** Opening SOURCE MATERIAL block **

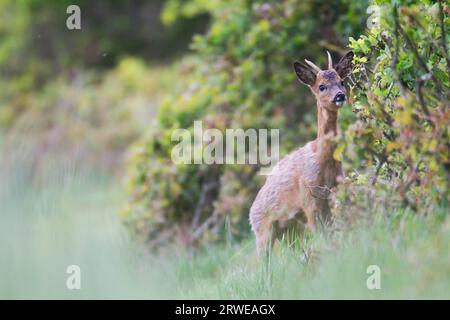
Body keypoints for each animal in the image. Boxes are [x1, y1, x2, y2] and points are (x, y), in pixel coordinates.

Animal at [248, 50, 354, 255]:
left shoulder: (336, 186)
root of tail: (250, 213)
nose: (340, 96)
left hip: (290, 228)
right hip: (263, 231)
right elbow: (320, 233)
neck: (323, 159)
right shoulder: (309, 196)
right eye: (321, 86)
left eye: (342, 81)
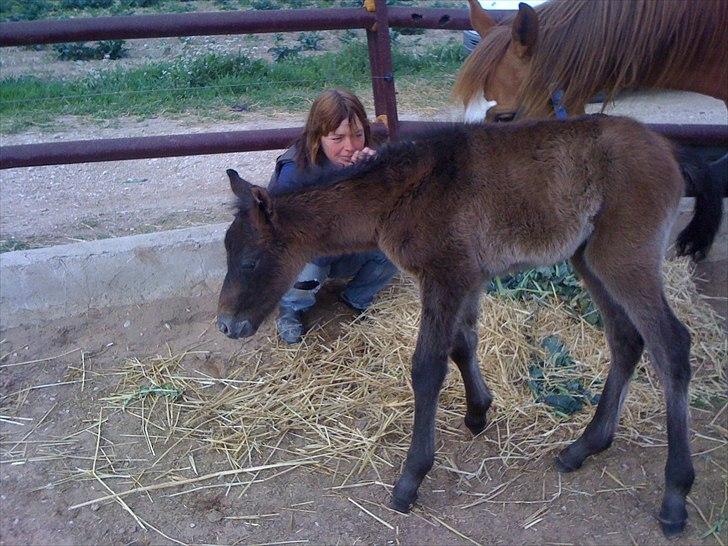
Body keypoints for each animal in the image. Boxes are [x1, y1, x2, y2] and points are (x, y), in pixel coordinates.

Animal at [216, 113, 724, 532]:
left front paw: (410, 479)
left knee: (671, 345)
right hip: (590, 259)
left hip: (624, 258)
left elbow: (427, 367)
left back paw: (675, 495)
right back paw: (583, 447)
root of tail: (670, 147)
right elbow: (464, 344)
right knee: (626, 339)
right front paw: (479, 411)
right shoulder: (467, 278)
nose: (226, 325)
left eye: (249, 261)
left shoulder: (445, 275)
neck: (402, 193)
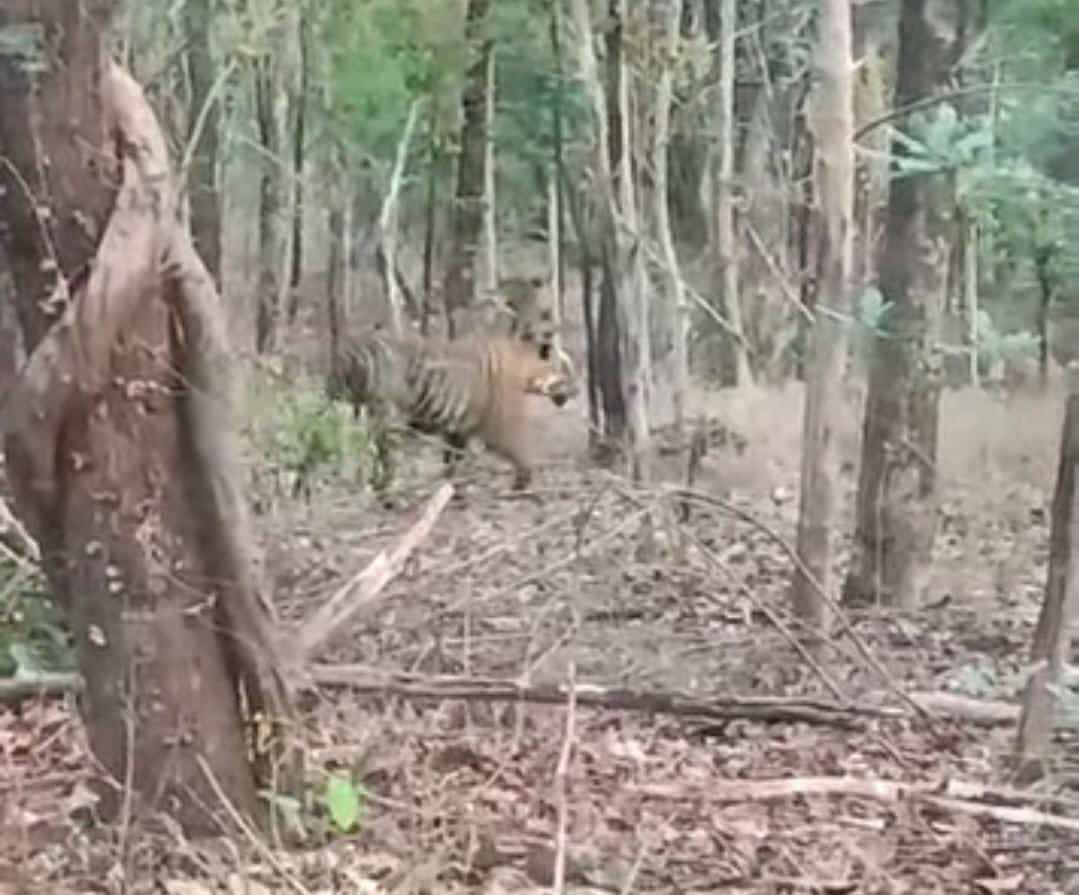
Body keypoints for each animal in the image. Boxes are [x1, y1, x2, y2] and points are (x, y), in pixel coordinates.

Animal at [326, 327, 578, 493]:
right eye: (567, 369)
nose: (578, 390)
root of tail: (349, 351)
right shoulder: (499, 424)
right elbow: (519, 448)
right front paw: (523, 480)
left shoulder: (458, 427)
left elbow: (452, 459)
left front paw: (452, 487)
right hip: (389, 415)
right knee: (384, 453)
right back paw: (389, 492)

** Closing SOURCE MATERIAL block **
** Opening SOURCE MATERIAL block **

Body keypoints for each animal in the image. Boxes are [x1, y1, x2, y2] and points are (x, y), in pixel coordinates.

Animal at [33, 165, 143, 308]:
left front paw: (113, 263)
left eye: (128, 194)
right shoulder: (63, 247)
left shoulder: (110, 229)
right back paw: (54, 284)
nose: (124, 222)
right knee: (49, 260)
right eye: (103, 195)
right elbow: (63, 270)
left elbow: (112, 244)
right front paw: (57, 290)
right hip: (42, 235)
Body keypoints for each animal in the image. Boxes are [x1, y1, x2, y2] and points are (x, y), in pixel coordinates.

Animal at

** Closing SOURCE MATERIAL block **
** Opening SOURCE MATERIAL block **

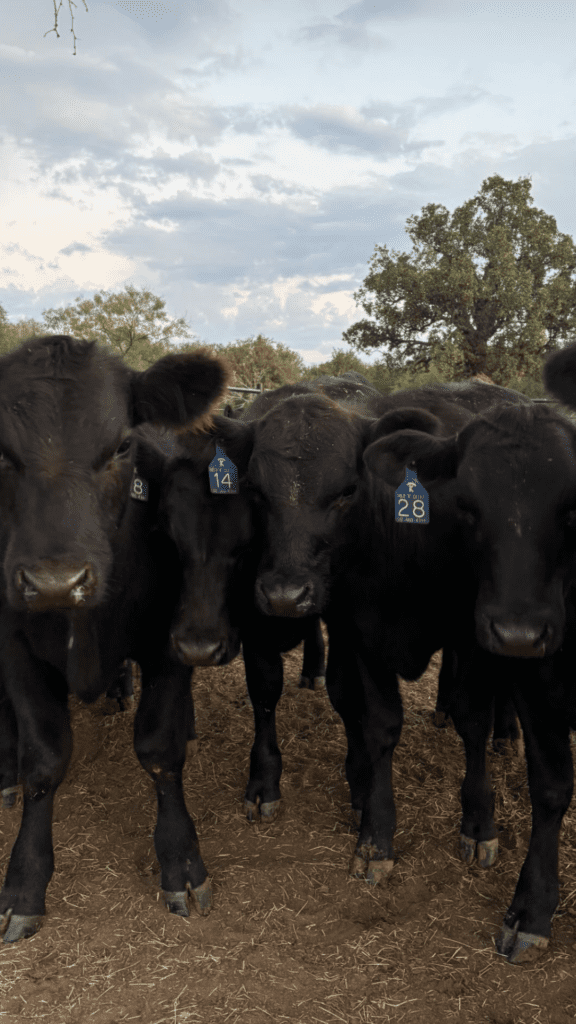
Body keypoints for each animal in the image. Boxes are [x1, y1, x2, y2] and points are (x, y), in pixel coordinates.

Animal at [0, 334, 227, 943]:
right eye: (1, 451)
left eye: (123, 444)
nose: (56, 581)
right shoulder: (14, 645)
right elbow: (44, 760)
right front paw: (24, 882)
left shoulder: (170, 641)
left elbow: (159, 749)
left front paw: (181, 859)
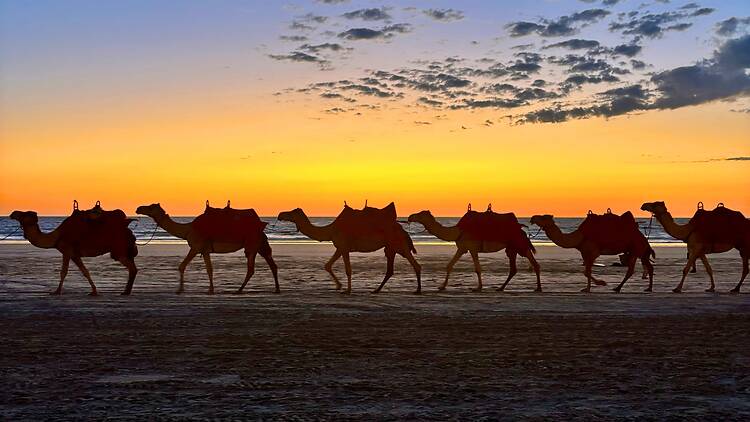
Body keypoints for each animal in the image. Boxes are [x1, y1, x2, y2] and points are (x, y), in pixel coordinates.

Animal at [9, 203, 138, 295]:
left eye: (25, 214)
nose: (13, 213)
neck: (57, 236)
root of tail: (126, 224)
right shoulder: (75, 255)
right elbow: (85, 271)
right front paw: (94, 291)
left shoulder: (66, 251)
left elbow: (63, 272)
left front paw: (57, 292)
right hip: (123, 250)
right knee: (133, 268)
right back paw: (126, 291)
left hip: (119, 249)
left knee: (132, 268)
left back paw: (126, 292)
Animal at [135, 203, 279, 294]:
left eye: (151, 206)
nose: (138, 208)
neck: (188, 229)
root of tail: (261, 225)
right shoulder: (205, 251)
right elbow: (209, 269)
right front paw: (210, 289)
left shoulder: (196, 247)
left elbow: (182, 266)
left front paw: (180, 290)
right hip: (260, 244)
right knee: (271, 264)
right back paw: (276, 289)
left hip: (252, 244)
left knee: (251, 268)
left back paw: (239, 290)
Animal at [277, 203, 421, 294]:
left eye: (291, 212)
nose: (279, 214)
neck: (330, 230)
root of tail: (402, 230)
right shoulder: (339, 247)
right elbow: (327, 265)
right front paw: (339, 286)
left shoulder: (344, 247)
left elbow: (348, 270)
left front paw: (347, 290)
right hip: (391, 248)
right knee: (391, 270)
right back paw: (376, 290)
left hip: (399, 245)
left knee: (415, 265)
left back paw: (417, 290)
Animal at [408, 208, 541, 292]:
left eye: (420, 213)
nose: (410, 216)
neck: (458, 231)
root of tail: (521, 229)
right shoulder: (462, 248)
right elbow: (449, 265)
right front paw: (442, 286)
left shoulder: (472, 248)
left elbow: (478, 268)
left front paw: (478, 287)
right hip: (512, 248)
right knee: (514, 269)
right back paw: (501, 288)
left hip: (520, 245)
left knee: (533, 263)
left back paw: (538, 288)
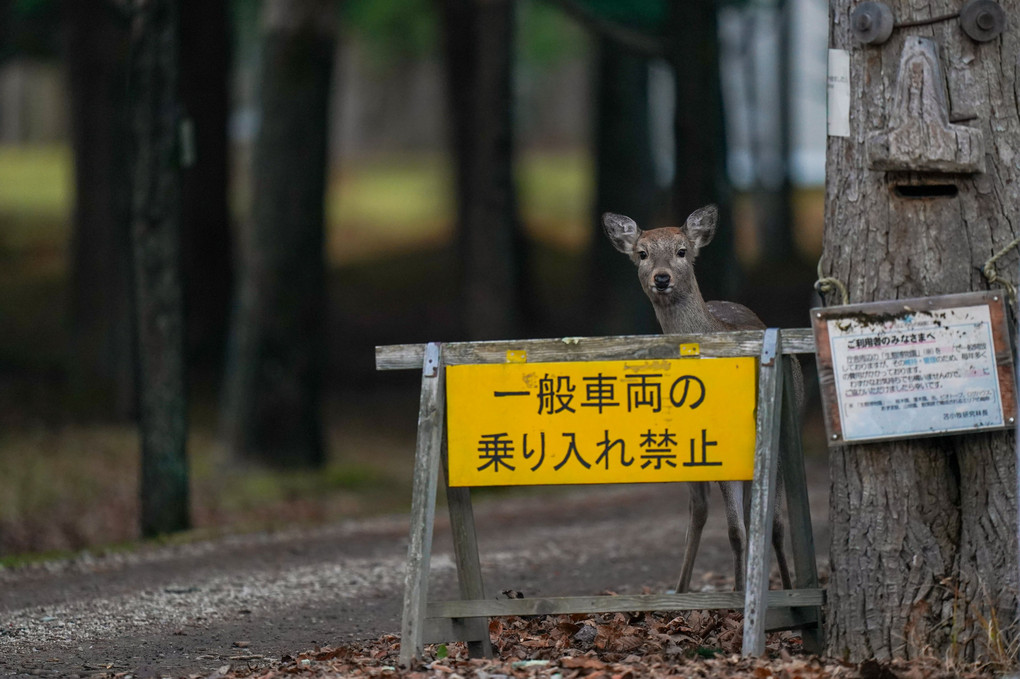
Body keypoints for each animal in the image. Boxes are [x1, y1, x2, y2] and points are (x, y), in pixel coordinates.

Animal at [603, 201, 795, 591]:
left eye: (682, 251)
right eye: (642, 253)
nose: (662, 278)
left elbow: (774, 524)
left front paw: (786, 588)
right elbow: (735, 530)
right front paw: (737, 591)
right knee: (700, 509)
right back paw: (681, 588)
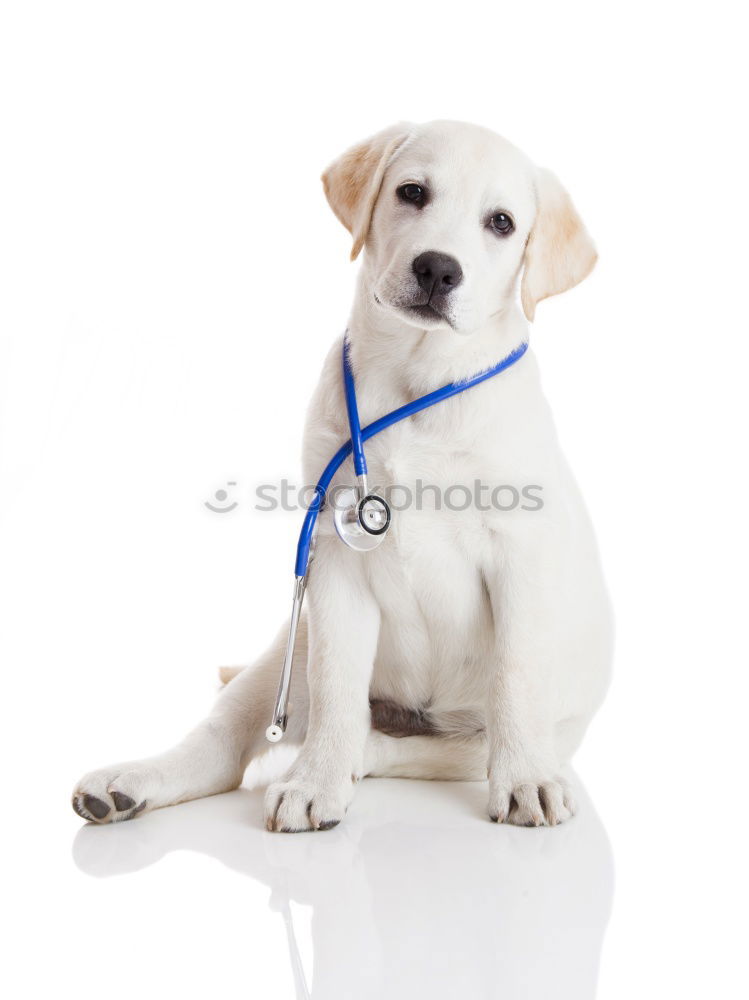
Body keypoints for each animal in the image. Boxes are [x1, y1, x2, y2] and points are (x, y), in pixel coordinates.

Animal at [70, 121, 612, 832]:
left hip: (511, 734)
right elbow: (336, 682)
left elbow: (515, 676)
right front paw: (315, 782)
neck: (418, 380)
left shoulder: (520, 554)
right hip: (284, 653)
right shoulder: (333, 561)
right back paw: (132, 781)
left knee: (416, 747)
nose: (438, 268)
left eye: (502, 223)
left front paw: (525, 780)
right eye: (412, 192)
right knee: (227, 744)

** Closing SOURCE MATERIAL block **

■ THE TASK: Look back at the data above, then output exactly the lines from the line holding "nose: (279, 214)" up to and including the line holding "right back paw: (681, 588)". Leave out the pictures.

■ RESULT:
nose: (279, 214)
neck: (330, 230)
root of tail: (402, 230)
right shoulder: (339, 247)
right elbow: (327, 265)
right front paw: (339, 286)
left shoulder: (344, 247)
left elbow: (348, 270)
left front paw: (347, 290)
right hip: (391, 248)
right knee: (391, 270)
right back paw: (376, 290)
left hip: (399, 245)
left knee: (415, 265)
left back paw: (417, 290)
Animal at [408, 208, 541, 292]:
left eye: (420, 213)
nose: (410, 216)
neck: (458, 231)
root of tail: (521, 229)
right shoulder: (462, 248)
right elbow: (449, 265)
right front paw: (442, 286)
left shoulder: (472, 248)
left elbow: (478, 268)
left front paw: (478, 287)
right hip: (512, 248)
right knee: (514, 269)
right back paw: (501, 288)
left hip: (520, 245)
left knee: (533, 263)
left back paw: (538, 288)
Body keypoints for each animal in the image. Boxes are [x1, y1, x2, y2] and points are (x, y), in pixel coordinates.

Animal at [603, 201, 795, 591]:
left eye: (682, 251)
right eye: (642, 253)
nose: (662, 278)
left elbow: (774, 524)
left front paw: (786, 588)
right elbow: (735, 530)
right front paw: (737, 591)
right knee: (700, 509)
right back paw: (681, 588)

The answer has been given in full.